Author Topic: Job Potential Not Reaching Full  (Read 7758 times)

Yantor

  • Full Member
  • ***
  • Posts: 18
Job Potential Not Reaching Full
« on: November 20, 2009, 01:03:28 AM »
A mostly minor difficult with our farm, but bears some investigation:

We submit jobs with X number of processes allowed and it starts running. But for some reason it will only run a fraction of the frames. This problem is not encountered on every job, but it does nerf the efficiency of the farm a little.

For example, right now the only job running in our farm has permission for 16 processes but is only running 6. Every node in the farm is unlocked with at least 1 available processor, there are no reservations or restrictions on the job and we are not exceeding license consumption for either Qube or our renderer (in this case Renderman).

What could potentially be causes this, and how would we look to fixing it?

jburk

  • Administrator
  • *****
  • Posts: 493
Re: Job Potential Not Reaching Full
« Reply #1 on: November 20, 2009, 05:38:22 AM »
'qbhostorder <jobID>' will tell you why every machine in the farm is not picking up a subjob for a particular job.

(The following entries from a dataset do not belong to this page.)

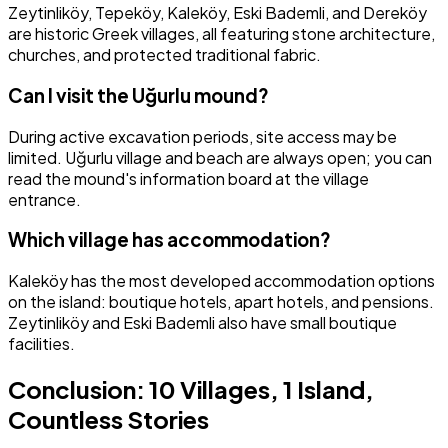
Zeytinliköy, Tepeköy, Kaleköy, Eski Bademli, and Dereköy
are historic Greek villages, all featuring stone architecture,
churches, and protected traditional fabric.
Can I visit the Uğurlu mound?
During active excavation periods, site access may be
limited. Uğurlu village and beach are always open; you can
read the mound's information board at the village
entrance.
Which village has accommodation?
Kaleköy has the most developed accommodation options
on the island: boutique hotels, apart hotels, and pensions.
Zeytinliköy and Eski Bademli also have small boutique
facilities.
Conclusion: 10 Villages, 1 Island,
Countless Stories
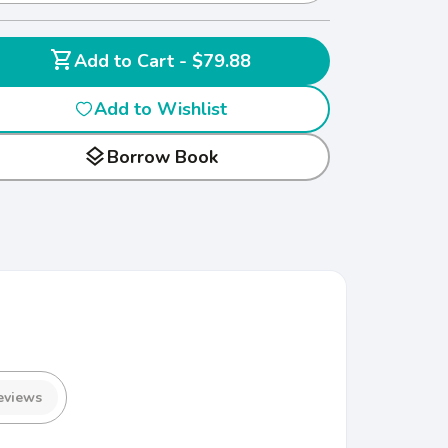
shopping_cart
Add to Cart - $79.88
Add to Wishlist
layers
Borrow Book
eviews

Some of the reasons are so obvious it seems ridiculous; for example, if you run it against a job that's already completed, all the hosts will return "no pending subjobs".  So the output will need a bit of interpretation on your part.

One thing to look out for is a reason of 'none' when there are still pending subjobs; it means just what it seems- there's no good reason why that particular host hasn't had a subjob dispatched to it.  This is indicative of a definite issue with the scheduling mechanism on the supervisor, and digging into the supervisor logs would be indicated at this point.